(Text passage begins)

Story Of Jewish Hanukkah Miracles Inspired Persecuted Christians.

The Jewish 8-day holiday of Hanukkah (Hebrew for “Dedication”) begins at sunset tonight, December 18.  Hanukkah begins on a different day each year in our Roman solar calendar.  However, it is always on the 25th day of the winter month of Kislev in the Jewish lunar calendar where each month begins with the New Moon.  Is this coincidence?  Or something more?

Two thousand years ago, Hanukkah was a major Jewish festival of miracles that inspired Jews and early Christians alike.  Later, Jewish religious leaders suppressed and ignored both the holiday and the story behind it.  Meanwhile, early Christians were inspired by it.  It was early Christians who preserved the Hanukkah story by including the Book of Maccabees in their Bible when Jews excluded it from theirs.

When I was a kid in New Jersey in the 1950’s, the holiday was usually spelled Chanukah with the “ch” pronounced “kh”. I was taught in Hebrew school that it was a minor holiday for Jews. My rabbi even criticized American Jews who made a big deal out of Hanukkah. He said they did it only to imitate Christians who celebrated Christmas during the same time of year.

In public school, I was embarrassed when “I Have A Little Dreidel” was sung along with one beautiful, inspiring, and majestic Christmas carol after another.

Hanukkah is not mentioned anywhere in the Jewish Old Testament. It is barely mentioned in the Jewish Mishna and Talmud, the two other sets of books that define and describe modern Judaism.

However, the complete story of Hanukkah is found in the Book of Maccabees, a book in the “Apocrypha” (hidden books) of Roman Catholic and Greek Orthodox Christian Bibles. That is because the Book of Maccabees and the Hanukkah story were among the sacred texts and books of prophets recognized by most Jews during the days of Jesus and the Apostles.

The English word “macabre” probably comes from the word “Maccabee.  Plays telling the story of Hanukkah from the Book of Maccabees were often performed in Catholic churches during the Middle Ages. The Gospel of John (10:22) describes how Jesus preached in Holy Temple in Jerusalem during the Feast of Dedication (the English translation of Hanukkah).  After his life was threatened, Jesus only seemed to visit the capital of Jerusalem (with its Roman soldiers and wealthy and powerful elites) during major holidays.  That was the only time he was surrounded and protected by large crowds of common people from farms and small towns in his native Galilee.

Hanukkah is not like the Jewish holidays of Passover or Sabbath. There are no special synagogue services– a few sentences are added to the prayers in the regular daily service. It is a regular day of work and school. Jews light candles at home and praise God for “making miracles for our ancestors during this season“.

(Text passage ends)
(Information provided begins)

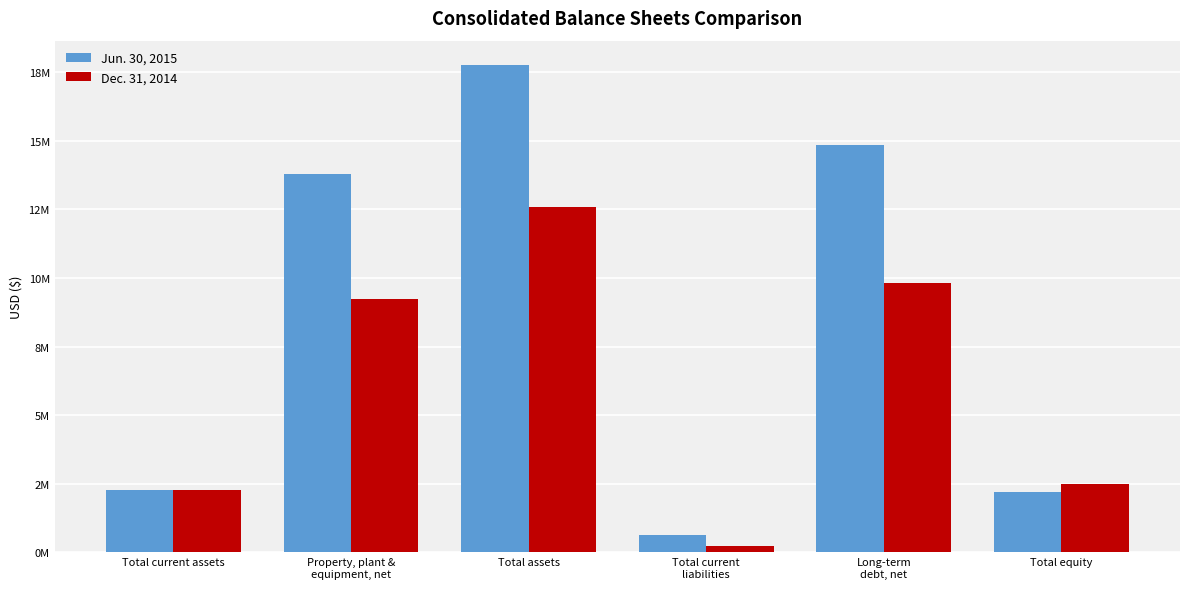

What is the value of the Jun. 30, 2015 bar at the 1st from the left?

2263362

(Information provided ends)

§ Problems to work on:
1. Using the Hanukkah article, decide whether each statement agrees with it: (a) Hanukkah always falls on the 25th day of Kislev in the Jewish lunar calendar; (b) Hanukkah has special synagogue services; (c) Hanukkah is mentioned in the Jewish Old Testament. Answer yes or no for each, and quote the deciding words.
2. Transcribe the portion of the Hanukkah article that opens with the words containing "The English word" and closes with "his native Galilee.".
3. Render this sentence from the Hanukkah article in Spanish: "Plays telling the story of Hanukkah from the Book of Maccabees were often performed in Catholic churches during the Middle Ages."

§ Answers:
1.
(a) Yes: "it is always on the 25th day of the winter month of Kislev in the Jewish lunar calendar"
(b) No: "There are no special synagogue services"
(c) No: "Hanukkah is not mentioned anywhere in the Jewish Old Testament."

2.
The English word “macabre” probably comes from the word “Maccabee.  Plays telling the story of Hanukkah from the Book of Maccabees were often performed in Catholic churches during the Middle Ages. The Gospel of John (10:22) describes how Jesus preached in Holy Temple in Jerusalem during the Feast of Dedication (the English translation of Hanukkah).  After his life was threatened, Jesus only seemed to visit the capital of Jerusalem (with its Roman soldiers and wealthy and powerful elites) during major holidays.  That was the only time he was surrounded and protected by large crowds of common people from farms and small towns in his native Galilee.

3. Las obras de teatro que narraban la historia de Janucá a partir del Libro de los Macabeos se representaban a menudo en las iglesias católicas durante la Edad Media.